The court also pointed out that the Arbitration Act, 1996 was enacted based on the UNCITRAL Model Law on International Commercial Arbitration, 1985, and it has been made clear in the book ‘Redfern and Hunter on International Arbitration’ authored by Nigel Blackaby that, given the limited judicial interference on extremely limited grounds while not dealing with the merits of an award, the ‘limited remedy’ under Section 34 is coterminous with the ‘limited right’, namely, either to set aside an award or remand the matter under the circumstances mentioned in Section 34 of the 1996 Arbitration Act. The indispensable quality of Section 34 of the Arbitration Act, 1996 is to respect the finality of the arbitral award and the principle of party autonomy. And it is clear that the principle of party autonomy behind opting for alternate dispute resolution would be defeated if the courts were to interfere with the arbitral award in the usual course on factual aspects.

Concluding remarks

Given the various conflicting dictum, the NHAI judgment has settled the question of whether a court has the power to modify an Arbitral Award. It can be stated that this question has now been settled finally by at least 3 decisions of the Supreme Court of India. The Supreme court has drawn lakshman rekha on powers of a court under Section 34 and stated that a court has no power to modify an award while re-affirming that the ‘light touch’ minimal judicial interference philosophy shall be adopted by Indian Courts when dealing with a challenge to an arbitral award.

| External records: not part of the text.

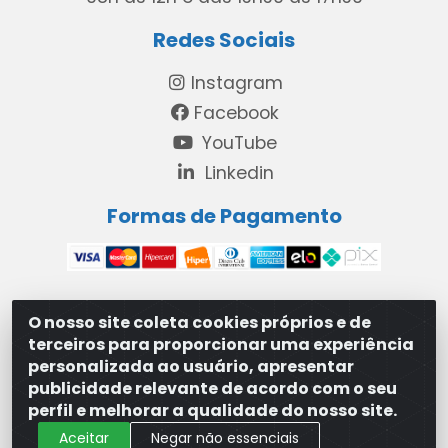
Redes Sociais
Instagram
Facebook
YouTube
Linkedin
Formas de Pagamento
O nosso site coleta cookies próprios e de
MAXXISUPRI COMÉRCIO DE SANEANTES LTDA - Avenida
terceiros para proporcionar uma experiência
Antônio Cabral de Souza, 2872 - Maranguape II -
personalizada ao usuário, apresentar
Paulista/PE - CEP 53.421-420 - 31.329.180/0001-83
publicidade relevante de acordo com o seu
perfil e melhorar a qualidade do nosso site.
Aceitar
Negar não essenciais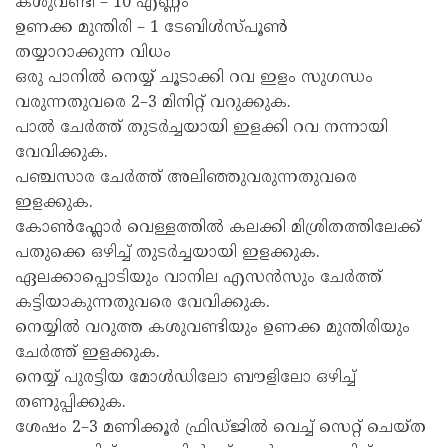
കശുവണ്ടി – 10 എണ്ണം
ഉണക്ക മുന്തിരി – 1 ടേബിൾസ്പൂൺ
തയ്യാറാക്കുന്ന വിധം
ഒരു പാനിൽ നെയ്യ് ചൂടാക്കി റവ ഇളം സുഗന്ധം
വരുന്നതുവരെ 2–3 മിനിറ്റ് വറുക്കുക.
പാൽ ചേർത്ത് തുടർച്ചയായി ഇളക്കി റവ നന്നായി
വേവിക്കുക.
പഞ്ചസാര ചേർത്ത് അലിഞ്ഞുവരുന്നതുവരെ
ഇളക്കുക.
കോൺഫ്ലോർ വെള്ളത്തിൽ കലക്കി മിശ്രിതത്തിലേക്ക്
പതുക്കെ ഒഴിച്ച് തുടർച്ചയായി ഇളക്കുക.
ഏലക്കാപ്പൊടിയും വാനില എസൻസും ചേർത്ത്
കട്ടിയാകുന്നതുവരെ വേവിക്കുക.
നെയ്യിൽ വറുത്ത കശുവണ്ടിയും ഉണക്ക മുന്തിരിയും
ചേർത്ത് ഇളക്കുക.
നെയ്യ് പുരട്ടിയ മോൾഡിലോ ബൗളിലോ ഒഴിച്ച്
തണുപ്പിക്കുക.
ശേഷം 2–3 മണിക്കൂർ ഫ്രിഡ്ജിൽ വെച്ച് സെറ്റ് ചെയ്ത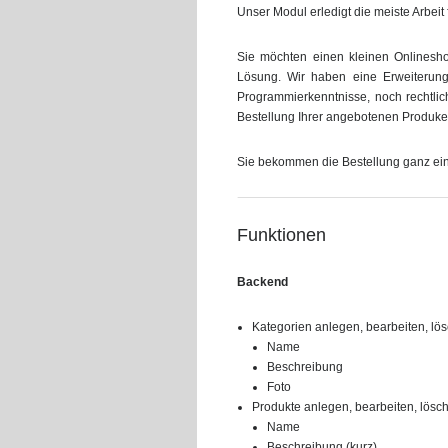
Unser Modul erledigt die meiste Arbeit f
Sie möchten einen kleinen Onlinesho
Lösung. Wir haben eine Erweiterung
Programmierkenntnisse, noch rechtl
Bestellung Ihrer angebotenen Produke
Sie bekommen die Bestellung ganz einfa
Funktionen
Backend
Kategorien anlegen, bearbeiten, lö
Name
Beschreibung
Foto
Produkte anlegen, bearbeiten, lösc
Name
Beschreibung (kurz)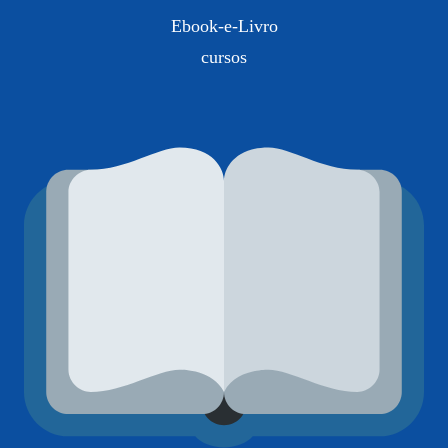
Ebook-e-Livro
cursos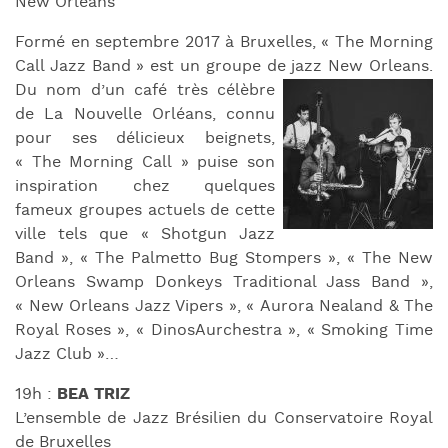
New Orleans
Formé en septembre 2017 à Bruxelles, « The Morning
Call Jazz Band » est un groupe de jazz
New Orleans.
Du nom d’un café très célèbre
de La Nouvelle Orléans, connu
pour ses délicieux beignets,
« The Morning Call » puise son
inspiration chez quelques
fameux groupes actuels de cette
ville tels que « Shotgun Jazz
Band », « The Palmetto Bug Stompers », « The New
Orleans Swamp Donkeys Traditional Jass Band »,
« New Orleans Jazz Vipers », « Aurora Nealand & The
Royal Roses », « DinosAurchestra », « Smoking Time
Jazz Club »…
19h :
BEA TRIZ
L’ensemble de Jazz Brésilien du Conservatoire Royal
de Bruxelles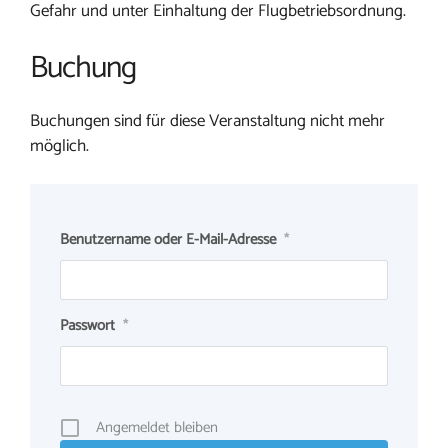
Gefahr und unter Einhaltung der Flugbetriebsordnung.
Buchung
Buchungen sind für diese Veranstaltung nicht mehr
möglich.
Benutzername oder E-Mail-Adresse
*
Passwort
*
Angemeldet bleiben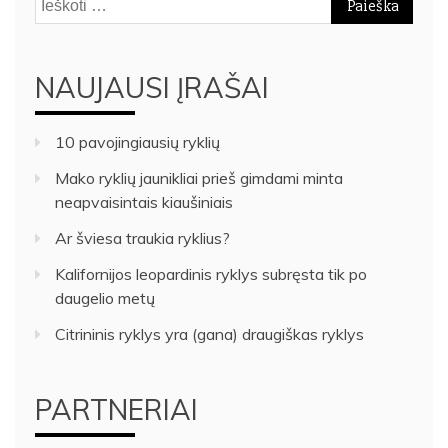
NAUJAUSI ĮRAŠAI
10 pavojingiausių ryklių
Mako ryklių jaunikliai prieš gimdami minta
neapvaisintais kiaušiniais
Ar šviesa traukia ryklius?
Kalifornijos leopardinis ryklys subręsta tik po
daugelio metų
Citrininis ryklys yra (gana) draugiškas ryklys
PARTNERIAI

Moreover, there is no doubt that the legislators did not intend to use the word “modify” anywhere in Section 34 of the act but what was intended is only to “set aside” an award passed by the arbitrator if it falls within the realm of Section 34 of the act. Therefore, the decision is consistent with the intention of the legislators and it takes forward the amendments made to the arbitration act, and in particular, those made to Section 34 of the Arbitration Act.